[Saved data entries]
- - - - -

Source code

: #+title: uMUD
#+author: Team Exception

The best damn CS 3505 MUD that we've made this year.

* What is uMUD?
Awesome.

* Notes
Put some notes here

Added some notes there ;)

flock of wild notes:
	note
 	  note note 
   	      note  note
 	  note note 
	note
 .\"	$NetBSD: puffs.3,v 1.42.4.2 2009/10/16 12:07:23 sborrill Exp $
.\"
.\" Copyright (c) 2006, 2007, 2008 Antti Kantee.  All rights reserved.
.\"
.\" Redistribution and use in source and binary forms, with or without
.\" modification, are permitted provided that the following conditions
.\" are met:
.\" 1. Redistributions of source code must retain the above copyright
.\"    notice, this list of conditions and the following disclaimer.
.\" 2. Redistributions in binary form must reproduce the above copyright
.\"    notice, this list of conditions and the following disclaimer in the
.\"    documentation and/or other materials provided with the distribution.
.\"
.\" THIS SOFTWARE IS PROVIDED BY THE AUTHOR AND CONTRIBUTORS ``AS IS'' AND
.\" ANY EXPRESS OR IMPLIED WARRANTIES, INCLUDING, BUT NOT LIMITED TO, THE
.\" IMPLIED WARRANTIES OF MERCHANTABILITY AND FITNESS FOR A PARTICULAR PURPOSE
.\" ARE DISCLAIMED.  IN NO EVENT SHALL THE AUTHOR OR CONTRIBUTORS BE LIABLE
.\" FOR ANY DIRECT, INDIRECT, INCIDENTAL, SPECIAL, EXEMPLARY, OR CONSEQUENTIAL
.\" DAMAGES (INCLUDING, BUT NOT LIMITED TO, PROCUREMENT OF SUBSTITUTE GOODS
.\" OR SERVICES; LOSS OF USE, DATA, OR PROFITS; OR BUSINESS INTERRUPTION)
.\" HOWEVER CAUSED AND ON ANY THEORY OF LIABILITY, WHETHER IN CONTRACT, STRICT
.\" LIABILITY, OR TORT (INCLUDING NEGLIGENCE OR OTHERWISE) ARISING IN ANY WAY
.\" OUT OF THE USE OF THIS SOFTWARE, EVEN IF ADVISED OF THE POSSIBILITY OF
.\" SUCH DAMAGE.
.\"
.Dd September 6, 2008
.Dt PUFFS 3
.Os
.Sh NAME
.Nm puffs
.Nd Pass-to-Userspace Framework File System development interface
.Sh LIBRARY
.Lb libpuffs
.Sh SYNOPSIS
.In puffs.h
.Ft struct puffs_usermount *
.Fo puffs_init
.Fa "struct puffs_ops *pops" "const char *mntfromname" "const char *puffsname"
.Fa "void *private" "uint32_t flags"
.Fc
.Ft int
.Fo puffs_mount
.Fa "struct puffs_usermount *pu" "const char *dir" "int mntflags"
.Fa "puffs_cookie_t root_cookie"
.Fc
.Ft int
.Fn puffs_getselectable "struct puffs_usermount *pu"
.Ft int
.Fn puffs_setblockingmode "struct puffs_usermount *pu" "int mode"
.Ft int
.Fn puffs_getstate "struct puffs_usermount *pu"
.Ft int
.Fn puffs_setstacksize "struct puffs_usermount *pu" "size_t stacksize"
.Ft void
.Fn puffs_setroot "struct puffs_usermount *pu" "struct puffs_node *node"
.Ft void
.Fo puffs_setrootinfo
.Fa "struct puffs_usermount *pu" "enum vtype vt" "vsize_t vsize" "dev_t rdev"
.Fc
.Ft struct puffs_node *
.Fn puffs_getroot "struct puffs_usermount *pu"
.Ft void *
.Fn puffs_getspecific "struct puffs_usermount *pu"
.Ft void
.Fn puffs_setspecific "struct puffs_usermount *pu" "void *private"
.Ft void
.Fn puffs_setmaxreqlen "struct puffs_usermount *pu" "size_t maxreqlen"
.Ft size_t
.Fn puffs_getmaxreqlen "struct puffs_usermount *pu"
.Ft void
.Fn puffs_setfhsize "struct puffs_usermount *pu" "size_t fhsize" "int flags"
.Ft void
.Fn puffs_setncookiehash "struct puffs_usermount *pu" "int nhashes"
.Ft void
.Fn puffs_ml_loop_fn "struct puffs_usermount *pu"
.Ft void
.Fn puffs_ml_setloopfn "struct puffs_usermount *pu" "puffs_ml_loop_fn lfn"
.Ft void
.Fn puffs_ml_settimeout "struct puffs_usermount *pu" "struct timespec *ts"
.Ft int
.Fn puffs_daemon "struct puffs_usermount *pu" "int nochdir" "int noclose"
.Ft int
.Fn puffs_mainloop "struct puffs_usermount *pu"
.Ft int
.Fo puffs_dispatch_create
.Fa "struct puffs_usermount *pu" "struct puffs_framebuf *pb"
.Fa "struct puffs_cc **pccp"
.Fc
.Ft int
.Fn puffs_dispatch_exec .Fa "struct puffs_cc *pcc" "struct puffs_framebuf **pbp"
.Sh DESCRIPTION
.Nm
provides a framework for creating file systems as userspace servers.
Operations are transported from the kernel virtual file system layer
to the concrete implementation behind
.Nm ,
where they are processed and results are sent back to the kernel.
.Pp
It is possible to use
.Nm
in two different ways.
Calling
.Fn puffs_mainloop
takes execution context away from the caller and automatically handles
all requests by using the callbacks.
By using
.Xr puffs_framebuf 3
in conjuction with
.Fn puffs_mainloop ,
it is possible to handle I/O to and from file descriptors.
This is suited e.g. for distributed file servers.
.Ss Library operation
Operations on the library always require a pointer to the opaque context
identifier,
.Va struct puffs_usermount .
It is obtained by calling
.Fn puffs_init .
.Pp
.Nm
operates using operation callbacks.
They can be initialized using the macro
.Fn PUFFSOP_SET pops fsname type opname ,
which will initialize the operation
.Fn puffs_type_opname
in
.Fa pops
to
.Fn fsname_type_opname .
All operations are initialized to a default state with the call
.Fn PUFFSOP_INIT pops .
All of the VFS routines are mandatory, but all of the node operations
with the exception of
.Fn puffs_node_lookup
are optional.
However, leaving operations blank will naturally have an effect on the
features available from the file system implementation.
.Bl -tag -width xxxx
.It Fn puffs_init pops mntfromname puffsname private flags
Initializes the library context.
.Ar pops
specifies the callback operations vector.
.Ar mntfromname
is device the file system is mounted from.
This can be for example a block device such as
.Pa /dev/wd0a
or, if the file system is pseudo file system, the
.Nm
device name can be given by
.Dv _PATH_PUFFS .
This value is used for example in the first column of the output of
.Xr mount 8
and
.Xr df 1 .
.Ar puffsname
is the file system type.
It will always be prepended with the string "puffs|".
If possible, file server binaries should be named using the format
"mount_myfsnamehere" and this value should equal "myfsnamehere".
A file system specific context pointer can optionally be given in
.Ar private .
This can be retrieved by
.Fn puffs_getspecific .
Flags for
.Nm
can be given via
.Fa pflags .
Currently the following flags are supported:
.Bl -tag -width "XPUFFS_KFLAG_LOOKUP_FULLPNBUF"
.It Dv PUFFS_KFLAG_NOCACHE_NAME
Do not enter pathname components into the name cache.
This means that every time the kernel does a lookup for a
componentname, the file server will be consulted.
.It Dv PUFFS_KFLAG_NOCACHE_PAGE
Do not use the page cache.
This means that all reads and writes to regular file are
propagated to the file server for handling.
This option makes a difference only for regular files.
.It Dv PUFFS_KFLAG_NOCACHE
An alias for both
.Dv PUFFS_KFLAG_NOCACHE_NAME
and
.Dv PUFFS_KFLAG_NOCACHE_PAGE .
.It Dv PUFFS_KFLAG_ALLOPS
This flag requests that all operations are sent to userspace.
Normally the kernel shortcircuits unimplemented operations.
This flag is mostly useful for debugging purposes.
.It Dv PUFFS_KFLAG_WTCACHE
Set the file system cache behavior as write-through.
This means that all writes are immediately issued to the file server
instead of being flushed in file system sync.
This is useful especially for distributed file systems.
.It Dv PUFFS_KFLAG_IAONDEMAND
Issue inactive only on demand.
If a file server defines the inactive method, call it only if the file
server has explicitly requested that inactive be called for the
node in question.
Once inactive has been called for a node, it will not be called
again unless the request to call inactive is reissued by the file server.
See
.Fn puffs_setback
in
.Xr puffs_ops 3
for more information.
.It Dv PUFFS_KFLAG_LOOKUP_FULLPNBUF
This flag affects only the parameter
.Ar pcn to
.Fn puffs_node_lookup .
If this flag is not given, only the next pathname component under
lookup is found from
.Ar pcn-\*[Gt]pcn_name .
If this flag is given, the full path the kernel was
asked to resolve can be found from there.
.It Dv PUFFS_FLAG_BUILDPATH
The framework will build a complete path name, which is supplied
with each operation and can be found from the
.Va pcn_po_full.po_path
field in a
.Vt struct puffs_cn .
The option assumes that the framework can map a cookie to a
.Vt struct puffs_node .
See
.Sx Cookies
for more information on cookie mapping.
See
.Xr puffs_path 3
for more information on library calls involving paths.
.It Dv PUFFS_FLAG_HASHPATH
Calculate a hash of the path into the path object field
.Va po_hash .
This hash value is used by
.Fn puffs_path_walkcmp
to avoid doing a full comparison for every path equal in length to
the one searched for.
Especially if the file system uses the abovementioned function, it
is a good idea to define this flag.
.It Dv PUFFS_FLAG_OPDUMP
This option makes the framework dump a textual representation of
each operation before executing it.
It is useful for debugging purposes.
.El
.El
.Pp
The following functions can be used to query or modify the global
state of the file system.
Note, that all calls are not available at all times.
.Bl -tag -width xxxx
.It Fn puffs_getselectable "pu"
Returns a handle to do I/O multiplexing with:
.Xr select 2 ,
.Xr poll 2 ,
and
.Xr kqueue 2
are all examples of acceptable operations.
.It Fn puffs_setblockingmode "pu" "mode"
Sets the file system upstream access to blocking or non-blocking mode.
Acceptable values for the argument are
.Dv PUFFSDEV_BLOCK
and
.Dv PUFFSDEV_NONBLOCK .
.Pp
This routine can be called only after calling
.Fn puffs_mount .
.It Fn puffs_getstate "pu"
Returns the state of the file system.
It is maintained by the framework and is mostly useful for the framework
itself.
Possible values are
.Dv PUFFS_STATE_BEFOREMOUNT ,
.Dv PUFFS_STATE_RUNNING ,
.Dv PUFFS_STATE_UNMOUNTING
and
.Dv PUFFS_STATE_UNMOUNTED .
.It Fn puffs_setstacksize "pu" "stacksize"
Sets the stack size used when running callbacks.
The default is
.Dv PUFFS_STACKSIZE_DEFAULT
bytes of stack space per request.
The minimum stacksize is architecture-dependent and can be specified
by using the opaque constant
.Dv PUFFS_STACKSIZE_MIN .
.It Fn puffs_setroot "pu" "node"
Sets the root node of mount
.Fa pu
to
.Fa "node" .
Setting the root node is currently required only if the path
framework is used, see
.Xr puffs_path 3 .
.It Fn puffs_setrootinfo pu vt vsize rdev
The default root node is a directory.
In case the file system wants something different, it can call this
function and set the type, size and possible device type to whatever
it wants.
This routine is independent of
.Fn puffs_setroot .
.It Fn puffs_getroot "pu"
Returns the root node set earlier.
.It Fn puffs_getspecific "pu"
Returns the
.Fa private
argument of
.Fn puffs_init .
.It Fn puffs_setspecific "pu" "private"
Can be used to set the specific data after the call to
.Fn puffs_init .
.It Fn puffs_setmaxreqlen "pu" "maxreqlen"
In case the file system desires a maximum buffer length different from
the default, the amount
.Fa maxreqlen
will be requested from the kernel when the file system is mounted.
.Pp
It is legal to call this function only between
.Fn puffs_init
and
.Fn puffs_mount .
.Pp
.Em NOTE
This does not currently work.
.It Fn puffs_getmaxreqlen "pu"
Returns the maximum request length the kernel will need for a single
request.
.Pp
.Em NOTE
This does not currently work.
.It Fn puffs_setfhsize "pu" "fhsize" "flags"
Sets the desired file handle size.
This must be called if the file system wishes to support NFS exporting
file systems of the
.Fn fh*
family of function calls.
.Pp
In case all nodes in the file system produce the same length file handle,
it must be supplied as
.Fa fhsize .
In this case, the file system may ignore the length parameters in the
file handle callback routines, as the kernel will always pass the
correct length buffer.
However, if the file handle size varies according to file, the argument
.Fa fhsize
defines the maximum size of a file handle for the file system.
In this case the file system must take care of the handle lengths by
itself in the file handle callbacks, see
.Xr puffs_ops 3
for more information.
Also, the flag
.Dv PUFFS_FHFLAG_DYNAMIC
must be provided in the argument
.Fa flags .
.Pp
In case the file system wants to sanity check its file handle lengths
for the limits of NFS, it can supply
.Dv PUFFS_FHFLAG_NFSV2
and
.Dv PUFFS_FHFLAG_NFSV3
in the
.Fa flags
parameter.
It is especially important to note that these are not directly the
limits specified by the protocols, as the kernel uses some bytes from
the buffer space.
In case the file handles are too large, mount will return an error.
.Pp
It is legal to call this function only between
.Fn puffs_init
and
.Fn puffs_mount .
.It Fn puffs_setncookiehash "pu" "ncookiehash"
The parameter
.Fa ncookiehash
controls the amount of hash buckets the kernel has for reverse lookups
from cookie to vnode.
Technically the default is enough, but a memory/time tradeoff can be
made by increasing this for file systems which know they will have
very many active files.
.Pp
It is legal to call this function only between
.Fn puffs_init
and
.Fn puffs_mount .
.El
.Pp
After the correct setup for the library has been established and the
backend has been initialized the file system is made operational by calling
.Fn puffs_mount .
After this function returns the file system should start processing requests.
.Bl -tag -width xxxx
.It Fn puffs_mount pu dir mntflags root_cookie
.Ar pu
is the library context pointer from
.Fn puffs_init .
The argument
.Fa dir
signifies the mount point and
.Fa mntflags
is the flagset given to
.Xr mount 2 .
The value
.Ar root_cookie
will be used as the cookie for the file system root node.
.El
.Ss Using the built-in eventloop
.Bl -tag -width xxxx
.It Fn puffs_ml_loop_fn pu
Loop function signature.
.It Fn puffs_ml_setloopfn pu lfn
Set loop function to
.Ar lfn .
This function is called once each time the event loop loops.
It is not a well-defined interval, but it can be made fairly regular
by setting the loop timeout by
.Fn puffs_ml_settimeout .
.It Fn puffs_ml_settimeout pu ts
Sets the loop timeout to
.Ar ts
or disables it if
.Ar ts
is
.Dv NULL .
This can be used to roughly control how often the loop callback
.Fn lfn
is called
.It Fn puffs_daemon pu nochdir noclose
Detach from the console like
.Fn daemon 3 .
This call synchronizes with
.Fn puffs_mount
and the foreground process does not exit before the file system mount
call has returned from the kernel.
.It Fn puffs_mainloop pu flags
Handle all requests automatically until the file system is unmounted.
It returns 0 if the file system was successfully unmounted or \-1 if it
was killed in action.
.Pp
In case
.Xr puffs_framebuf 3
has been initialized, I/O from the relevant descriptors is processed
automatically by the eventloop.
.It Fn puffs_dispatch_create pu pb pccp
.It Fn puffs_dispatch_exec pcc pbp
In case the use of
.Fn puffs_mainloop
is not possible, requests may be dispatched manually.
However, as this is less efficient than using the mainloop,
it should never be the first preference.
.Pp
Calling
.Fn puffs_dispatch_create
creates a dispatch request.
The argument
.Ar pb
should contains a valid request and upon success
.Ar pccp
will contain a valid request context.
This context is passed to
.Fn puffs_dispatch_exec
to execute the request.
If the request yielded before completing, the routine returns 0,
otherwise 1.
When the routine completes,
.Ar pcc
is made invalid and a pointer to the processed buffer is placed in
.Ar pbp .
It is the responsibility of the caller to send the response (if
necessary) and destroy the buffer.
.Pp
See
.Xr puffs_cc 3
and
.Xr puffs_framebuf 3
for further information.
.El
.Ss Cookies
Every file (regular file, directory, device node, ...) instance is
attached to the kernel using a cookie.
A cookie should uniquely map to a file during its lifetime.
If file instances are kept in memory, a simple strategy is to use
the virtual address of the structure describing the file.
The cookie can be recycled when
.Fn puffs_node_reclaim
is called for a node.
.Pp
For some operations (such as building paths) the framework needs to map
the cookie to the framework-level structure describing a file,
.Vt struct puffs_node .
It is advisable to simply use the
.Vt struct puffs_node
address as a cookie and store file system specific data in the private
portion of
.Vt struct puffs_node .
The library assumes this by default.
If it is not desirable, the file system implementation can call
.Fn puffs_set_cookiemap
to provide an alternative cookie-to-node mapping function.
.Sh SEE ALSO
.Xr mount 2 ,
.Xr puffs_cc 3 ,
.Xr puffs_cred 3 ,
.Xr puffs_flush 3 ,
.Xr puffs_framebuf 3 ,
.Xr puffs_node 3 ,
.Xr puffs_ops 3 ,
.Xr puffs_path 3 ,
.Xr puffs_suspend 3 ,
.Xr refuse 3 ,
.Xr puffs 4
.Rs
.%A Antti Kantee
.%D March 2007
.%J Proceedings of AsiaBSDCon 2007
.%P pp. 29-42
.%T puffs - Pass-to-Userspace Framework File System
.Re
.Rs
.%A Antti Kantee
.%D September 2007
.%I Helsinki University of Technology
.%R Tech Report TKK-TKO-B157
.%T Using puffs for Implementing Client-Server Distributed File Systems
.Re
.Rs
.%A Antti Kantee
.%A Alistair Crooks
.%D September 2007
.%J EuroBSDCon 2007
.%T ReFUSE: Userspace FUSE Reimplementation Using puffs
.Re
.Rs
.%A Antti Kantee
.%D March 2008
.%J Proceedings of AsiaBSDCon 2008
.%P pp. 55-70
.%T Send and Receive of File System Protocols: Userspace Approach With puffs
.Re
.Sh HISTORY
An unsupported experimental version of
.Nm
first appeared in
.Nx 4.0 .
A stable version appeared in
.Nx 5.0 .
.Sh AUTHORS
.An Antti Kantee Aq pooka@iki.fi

- - - - -

### EXERCISE REQUIREMENTS
Transcribe the records above from the line holding "itself in the file handle callbacks, see" down to the line holding "from cookie to vnode.", inclusive, without adding anything.

### SOLUTION TO THIS PROBLEM
itself in the file handle callbacks, see
.Xr puffs_ops 3
for more information.
Also, the flag
.Dv PUFFS_FHFLAG_DYNAMIC
must be provided in the argument
.Fa flags .
.Pp
In case the file system wants to sanity check its file handle lengths
for the limits of NFS, it can supply
.Dv PUFFS_FHFLAG_NFSV2
and
.Dv PUFFS_FHFLAG_NFSV3
in the
.Fa flags
parameter.
It is especially important to note that these are not directly the
limits specified by the protocols, as the kernel uses some bytes from
the buffer space.
In case the file handles are too large, mount will return an error.
.Pp
It is legal to call this function only between
.Fn puffs_init
and
.Fn puffs_mount .
.It Fn puffs_setncookiehash "pu" "ncookiehash"
The parameter
.Fa ncookiehash
controls the amount of hash buckets the kernel has for reverse lookups
from cookie to vnode.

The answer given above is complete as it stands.